Data section
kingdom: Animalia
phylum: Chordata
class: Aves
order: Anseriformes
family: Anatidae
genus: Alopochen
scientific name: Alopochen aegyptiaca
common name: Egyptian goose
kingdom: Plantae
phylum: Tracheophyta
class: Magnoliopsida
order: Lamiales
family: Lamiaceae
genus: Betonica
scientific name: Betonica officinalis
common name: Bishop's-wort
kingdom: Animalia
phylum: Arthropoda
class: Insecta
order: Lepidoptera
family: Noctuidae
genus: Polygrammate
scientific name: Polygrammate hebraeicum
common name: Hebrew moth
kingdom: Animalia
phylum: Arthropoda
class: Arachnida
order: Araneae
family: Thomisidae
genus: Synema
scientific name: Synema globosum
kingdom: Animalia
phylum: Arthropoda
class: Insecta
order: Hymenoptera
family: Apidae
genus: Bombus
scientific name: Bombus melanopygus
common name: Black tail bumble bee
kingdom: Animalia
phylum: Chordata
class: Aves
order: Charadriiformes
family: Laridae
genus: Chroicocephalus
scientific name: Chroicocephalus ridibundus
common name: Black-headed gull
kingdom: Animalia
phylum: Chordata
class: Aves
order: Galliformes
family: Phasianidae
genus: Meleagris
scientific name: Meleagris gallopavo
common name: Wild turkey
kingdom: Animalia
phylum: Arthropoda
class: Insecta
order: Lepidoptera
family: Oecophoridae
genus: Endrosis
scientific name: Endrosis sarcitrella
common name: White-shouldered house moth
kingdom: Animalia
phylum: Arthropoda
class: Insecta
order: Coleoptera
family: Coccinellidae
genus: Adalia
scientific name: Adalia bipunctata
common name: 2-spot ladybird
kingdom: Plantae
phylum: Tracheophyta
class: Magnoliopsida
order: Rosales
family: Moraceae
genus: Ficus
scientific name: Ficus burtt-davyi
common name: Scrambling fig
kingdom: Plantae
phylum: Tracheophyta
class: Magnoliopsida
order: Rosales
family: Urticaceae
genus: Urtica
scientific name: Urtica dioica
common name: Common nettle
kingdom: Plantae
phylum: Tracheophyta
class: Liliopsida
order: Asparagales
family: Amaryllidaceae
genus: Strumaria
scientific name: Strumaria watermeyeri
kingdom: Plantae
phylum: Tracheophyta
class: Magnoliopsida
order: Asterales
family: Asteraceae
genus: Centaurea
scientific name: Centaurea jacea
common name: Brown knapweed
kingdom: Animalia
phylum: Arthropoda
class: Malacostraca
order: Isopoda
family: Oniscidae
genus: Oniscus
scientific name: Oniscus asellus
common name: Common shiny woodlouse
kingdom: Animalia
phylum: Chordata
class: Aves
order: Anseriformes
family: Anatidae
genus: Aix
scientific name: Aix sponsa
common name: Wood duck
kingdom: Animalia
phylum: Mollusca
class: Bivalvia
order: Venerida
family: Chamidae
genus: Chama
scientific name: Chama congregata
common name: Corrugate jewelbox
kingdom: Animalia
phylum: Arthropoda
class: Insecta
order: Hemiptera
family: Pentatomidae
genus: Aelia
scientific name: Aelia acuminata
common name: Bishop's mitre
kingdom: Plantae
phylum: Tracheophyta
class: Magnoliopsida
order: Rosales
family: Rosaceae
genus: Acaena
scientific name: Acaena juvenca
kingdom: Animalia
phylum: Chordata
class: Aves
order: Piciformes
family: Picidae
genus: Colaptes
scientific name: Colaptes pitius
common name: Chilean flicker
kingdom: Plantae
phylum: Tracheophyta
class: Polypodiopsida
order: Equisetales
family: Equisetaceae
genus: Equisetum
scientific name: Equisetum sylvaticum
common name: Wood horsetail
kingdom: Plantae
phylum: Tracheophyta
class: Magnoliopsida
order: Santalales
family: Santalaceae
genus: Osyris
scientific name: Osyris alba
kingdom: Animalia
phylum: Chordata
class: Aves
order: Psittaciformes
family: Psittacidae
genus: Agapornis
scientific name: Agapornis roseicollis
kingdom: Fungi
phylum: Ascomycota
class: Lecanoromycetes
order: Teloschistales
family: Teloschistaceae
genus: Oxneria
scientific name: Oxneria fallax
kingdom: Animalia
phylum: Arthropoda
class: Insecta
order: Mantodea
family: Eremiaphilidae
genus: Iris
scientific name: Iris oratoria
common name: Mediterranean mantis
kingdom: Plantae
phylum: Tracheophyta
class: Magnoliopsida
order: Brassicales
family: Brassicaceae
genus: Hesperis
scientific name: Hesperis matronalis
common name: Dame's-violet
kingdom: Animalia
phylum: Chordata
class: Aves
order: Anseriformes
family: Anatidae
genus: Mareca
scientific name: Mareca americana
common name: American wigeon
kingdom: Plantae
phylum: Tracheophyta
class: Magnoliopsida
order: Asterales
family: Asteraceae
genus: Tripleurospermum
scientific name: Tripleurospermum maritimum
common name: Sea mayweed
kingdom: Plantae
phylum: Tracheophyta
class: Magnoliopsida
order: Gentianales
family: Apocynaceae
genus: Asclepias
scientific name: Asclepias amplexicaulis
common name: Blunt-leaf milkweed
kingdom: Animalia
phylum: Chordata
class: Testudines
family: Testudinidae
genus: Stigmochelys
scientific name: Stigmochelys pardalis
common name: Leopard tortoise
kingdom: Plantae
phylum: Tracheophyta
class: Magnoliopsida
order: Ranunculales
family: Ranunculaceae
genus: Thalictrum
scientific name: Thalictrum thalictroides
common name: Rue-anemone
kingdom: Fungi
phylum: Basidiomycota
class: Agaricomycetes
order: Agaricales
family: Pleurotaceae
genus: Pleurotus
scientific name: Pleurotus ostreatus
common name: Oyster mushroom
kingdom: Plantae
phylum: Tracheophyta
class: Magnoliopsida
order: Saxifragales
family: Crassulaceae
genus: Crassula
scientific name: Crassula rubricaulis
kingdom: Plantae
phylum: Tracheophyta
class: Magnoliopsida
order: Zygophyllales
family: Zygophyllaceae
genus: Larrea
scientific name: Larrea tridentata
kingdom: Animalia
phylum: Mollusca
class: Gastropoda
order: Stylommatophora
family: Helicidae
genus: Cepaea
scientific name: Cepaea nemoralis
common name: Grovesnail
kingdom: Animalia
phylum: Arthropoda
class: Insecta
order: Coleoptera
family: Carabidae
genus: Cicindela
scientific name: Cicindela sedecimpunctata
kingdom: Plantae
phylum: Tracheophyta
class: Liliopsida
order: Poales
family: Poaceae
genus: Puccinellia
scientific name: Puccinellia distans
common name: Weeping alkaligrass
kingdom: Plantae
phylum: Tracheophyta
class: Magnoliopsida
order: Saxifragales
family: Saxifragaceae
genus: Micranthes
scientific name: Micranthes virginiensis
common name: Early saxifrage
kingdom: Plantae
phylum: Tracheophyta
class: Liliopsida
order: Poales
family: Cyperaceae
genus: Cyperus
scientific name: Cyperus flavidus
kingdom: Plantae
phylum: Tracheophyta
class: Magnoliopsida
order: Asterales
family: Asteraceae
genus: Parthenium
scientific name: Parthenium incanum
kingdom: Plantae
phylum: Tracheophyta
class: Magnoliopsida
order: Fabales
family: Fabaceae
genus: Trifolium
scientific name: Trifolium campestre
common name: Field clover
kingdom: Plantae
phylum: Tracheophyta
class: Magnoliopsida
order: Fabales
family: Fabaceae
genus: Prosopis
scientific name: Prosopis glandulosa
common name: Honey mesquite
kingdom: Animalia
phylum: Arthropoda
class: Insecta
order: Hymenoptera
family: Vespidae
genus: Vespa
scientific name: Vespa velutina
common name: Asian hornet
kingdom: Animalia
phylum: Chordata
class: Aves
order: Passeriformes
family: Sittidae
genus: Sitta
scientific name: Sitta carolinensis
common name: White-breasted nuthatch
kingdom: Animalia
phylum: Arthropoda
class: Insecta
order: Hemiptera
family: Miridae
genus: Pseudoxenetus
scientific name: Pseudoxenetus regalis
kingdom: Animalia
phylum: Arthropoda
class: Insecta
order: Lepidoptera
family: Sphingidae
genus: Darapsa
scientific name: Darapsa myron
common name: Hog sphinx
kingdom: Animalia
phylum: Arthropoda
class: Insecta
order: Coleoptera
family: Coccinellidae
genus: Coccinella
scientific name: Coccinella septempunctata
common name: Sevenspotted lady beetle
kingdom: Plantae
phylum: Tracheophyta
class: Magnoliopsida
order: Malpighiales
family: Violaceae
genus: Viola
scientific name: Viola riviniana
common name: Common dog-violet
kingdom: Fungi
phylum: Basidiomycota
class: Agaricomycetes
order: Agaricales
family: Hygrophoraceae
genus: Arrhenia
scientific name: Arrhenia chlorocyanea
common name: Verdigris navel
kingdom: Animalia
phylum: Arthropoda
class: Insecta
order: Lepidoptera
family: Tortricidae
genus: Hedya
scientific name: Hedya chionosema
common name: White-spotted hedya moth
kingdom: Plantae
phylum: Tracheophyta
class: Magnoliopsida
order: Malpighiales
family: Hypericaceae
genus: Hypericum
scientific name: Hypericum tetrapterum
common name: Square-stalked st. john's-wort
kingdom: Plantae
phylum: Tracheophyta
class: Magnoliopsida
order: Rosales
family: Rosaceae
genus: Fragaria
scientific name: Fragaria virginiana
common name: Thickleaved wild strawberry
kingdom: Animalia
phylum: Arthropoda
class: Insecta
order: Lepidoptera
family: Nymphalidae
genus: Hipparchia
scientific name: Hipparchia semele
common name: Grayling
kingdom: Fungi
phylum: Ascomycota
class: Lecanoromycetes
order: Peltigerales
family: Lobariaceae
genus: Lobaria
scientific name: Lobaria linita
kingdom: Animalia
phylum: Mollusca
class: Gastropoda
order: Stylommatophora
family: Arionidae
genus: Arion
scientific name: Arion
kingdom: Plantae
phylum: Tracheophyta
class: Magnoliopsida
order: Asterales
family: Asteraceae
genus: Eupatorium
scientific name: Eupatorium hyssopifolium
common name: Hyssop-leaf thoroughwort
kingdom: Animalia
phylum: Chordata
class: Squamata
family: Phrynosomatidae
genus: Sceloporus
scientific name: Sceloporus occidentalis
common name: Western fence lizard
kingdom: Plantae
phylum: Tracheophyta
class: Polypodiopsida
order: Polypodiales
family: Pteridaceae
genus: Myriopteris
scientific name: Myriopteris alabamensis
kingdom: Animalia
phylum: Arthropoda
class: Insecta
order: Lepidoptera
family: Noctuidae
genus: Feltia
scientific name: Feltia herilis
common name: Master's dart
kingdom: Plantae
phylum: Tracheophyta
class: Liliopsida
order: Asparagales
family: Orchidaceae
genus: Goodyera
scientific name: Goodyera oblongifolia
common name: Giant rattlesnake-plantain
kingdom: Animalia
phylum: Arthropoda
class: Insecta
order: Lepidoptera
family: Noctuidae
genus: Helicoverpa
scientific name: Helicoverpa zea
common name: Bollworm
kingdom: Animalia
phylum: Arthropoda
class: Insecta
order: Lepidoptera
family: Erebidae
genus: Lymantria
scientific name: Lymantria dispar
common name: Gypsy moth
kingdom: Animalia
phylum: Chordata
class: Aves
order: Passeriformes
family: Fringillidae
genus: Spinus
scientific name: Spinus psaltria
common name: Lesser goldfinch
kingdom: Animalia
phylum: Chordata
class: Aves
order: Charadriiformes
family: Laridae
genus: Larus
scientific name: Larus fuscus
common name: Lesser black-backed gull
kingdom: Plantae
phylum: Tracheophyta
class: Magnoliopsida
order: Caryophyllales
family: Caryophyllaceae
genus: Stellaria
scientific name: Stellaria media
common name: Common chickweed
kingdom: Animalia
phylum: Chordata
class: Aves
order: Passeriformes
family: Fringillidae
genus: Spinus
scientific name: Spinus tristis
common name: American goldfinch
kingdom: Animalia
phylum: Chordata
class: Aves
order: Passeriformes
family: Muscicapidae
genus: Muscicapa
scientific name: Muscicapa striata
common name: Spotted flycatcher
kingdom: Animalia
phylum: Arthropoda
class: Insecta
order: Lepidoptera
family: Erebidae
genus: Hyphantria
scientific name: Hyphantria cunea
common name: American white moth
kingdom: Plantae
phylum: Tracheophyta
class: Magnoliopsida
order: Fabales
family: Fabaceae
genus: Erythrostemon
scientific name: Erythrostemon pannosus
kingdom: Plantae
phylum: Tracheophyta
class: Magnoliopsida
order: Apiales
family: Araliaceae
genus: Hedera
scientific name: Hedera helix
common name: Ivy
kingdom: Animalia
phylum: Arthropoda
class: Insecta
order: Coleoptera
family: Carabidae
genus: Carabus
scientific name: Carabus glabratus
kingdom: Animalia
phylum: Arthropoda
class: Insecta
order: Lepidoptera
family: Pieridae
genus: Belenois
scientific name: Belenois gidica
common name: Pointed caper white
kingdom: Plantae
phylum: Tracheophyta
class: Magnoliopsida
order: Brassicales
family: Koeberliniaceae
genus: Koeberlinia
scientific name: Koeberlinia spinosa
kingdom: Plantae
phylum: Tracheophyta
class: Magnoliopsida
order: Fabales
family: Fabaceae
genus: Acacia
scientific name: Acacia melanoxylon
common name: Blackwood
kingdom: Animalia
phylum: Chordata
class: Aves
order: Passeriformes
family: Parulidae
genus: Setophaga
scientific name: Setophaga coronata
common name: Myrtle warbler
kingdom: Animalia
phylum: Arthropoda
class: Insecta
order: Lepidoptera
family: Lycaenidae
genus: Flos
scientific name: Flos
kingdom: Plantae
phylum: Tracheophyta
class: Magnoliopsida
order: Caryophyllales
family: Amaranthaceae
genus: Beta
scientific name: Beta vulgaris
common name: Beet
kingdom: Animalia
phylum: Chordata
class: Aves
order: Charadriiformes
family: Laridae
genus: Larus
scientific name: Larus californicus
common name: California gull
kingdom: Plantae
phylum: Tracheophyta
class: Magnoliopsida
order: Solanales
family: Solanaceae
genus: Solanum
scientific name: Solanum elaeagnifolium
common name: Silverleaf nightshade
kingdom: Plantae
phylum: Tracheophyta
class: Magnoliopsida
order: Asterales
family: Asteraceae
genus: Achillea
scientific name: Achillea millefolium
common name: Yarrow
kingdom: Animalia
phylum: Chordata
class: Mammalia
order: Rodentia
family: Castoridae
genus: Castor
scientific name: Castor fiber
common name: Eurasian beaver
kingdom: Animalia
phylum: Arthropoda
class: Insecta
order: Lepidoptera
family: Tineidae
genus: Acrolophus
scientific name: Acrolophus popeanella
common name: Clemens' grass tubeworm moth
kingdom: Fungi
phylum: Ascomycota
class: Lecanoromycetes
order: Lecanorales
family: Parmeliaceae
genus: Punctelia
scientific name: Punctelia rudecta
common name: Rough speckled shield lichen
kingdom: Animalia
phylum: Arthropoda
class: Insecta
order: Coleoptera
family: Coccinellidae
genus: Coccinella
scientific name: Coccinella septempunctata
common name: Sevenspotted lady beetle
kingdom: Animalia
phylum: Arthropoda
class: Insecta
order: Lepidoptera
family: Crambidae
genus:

Your goal
Write out everything in the listing above, from the line containing "common name: Egyptian goose" down to the line containing "genus: Bombus", both included and nothing else.

Exercise response
common name: Egyptian goose
kingdom: Plantae
phylum: Tracheophyta
class: Magnoliopsida
order: Lamiales
family: Lamiaceae
genus: Betonica
scientific name: Betonica officinalis
common name: Bishop's-wort
kingdom: Animalia
phylum: Arthropoda
class: Insecta
order: Lepidoptera
family: Noctuidae
genus: Polygrammate
scientific name: Polygrammate hebraeicum
common name: Hebrew moth
kingdom: Animalia
phylum: Arthropoda
class: Arachnida
order: Araneae
family: Thomisidae
genus: Synema
scientific name: Synema globosum
kingdom: Animalia
phylum: Arthropoda
class: Insecta
order: Hymenoptera
family: Apidae
genus: Bombus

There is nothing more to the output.